Dikutip dari Ride Apart, Selasa (21/8/2018), salah satu komunitas yang didirikan kaum perempuan Arab adalah klub motor Harley-Davidson. Komunitas bernama Ladies of Harley Riyadh Chapter itu terdiri atas delapan perempuan. Mereka menjadi satu-satunya komunitas moge (motor gede) yang seluruh anggotanya perempuan.
"Beberapa perempuan sudah mendatangi kami untuk bertanya, belajar dan membeli motor ini," ujar Trading Manager Harley-Davidson Saudi flagship store, Marwn Al-Mutlaq.
Sayang, tidak ada informasi lebih lanjut mengenai komunitas lady biker Harley-Davidson ini.

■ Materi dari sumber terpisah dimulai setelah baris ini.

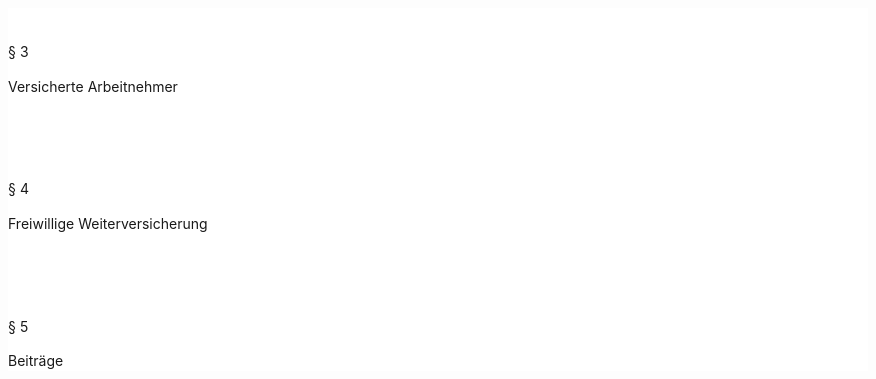  

</td>

<td style align="left" valign="top" charoff="50">

§ 3

</td>

<td style align="left" valign="top" charoff="50">

Versicherte Arbeitnehmer

</td>

</tr>

<tr>

<td style align="left" valign="top" charoff="50">

 

</td>

<td style align="left" valign="top" charoff="50">

 

</td>

<td style align="left" valign="top" charoff="50">

§ 4

</td>

<td style align="left" valign="top" charoff="50">

Freiwillige Weiterversicherung

</td>

</tr>

<tr>

<td style align="left" valign="top" charoff="50">

 

</td>

<td style align="left" valign="top" charoff="50">

 

</td>

<td style align="left" valign="top" charoff="50">

§ 5

</td>

<td style align="left" valign="top" charoff="50">

Beiträge

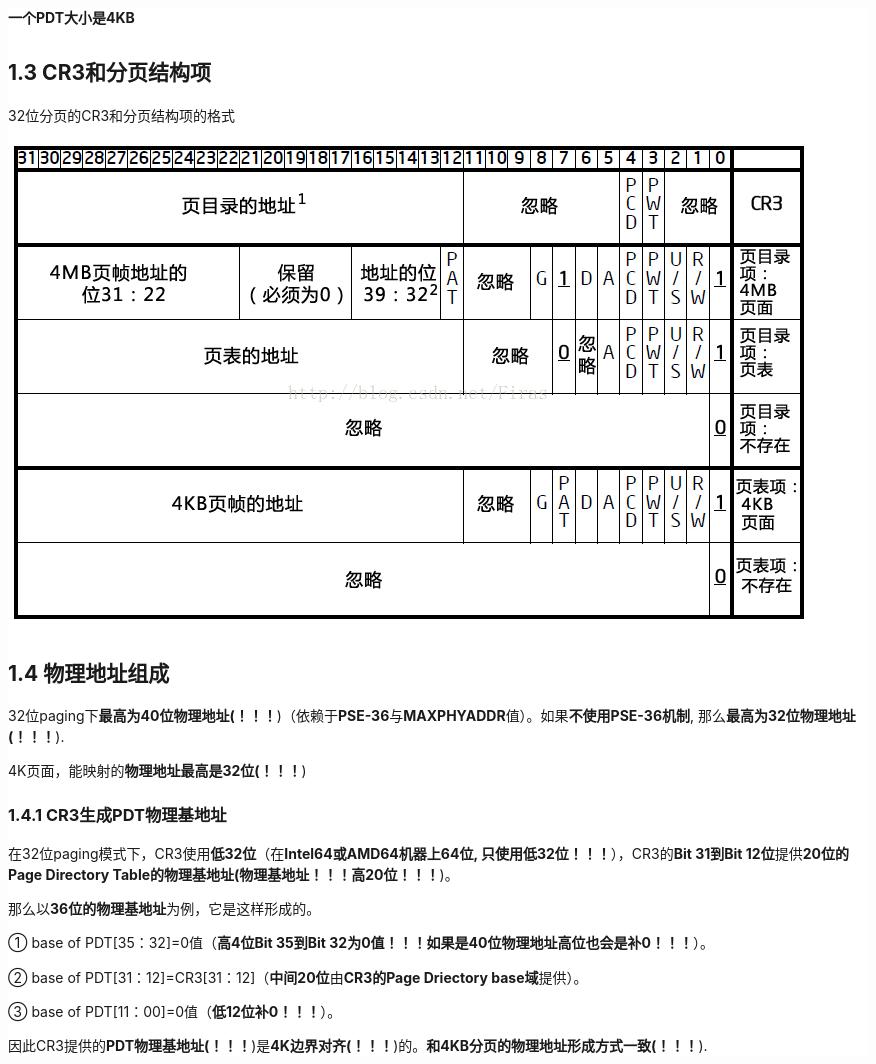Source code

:**一个PDT大小是4KB**

## 1.3 CR3和分页结构项

32位分页的CR3和分页结构项的格式

![config](./images/3.jpg)

## 1.4 物理地址组成

32位paging下**最高为40位物理地址(！！！**)（依赖于**PSE\-36**与**MAXPHYADDR**值）。如果**不使用PSE\-36机制**, 那么**最高为32位物理地址(！！！**).

4K页面，能映射的**物理地址最高是32位(！！！**)

### 1.4.1 CR3生成PDT物理基地址

在32位paging模式下，CR3使用**低32位**（在**Intel64或AMD64机器上64位, 只使用低32位！！！**），CR3的**Bit 31到Bit 12位**提供**20位的Page Directory Table的物理基地址(物理基地址！！！高20位！！！**)。

那么以**36位的物理基地址**为例，它是这样形成的。

① base of PDT[35：32]=0值（**高4位Bit 35到Bit 32为0值！！！如果是40位物理地址高位也会是补0！！！**）。

② base of PDT[31：12]=CR3[31：12]（**中间20位**由**CR3的Page Driectory base域**提供）。

③ base of PDT[11：00]=0值（**低12位补0！！！**）。

因此CR3提供的**PDT物理基地址(！！！**)是**4K边界对齐(！！！**)的。**和4KB分页的物理地址形成方式一致(！！！**).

Walaupun diizinkan mengemudikan motor dan membentuk komunitas, perempuan di Saudi masih harus mendapatkan izin dari laki-laki untuk mendapatkan lisensi.
Kabar gembiranya, tak akan ada pelat nomor yang membedakan antara perempuan dan laki-laki. Hanya pakaian berkendara, harus mentaati aturan sebelumnya.
Jika sedang berada di institusi pendidikan berkendara, para perempuan diizinkan untuk menggunakan celana jeans termasuk rompi keselamatan. Sebaliknya, jika sedang berada di wilayah publik mereka tetap menggunakan abaya (sejenis gamis).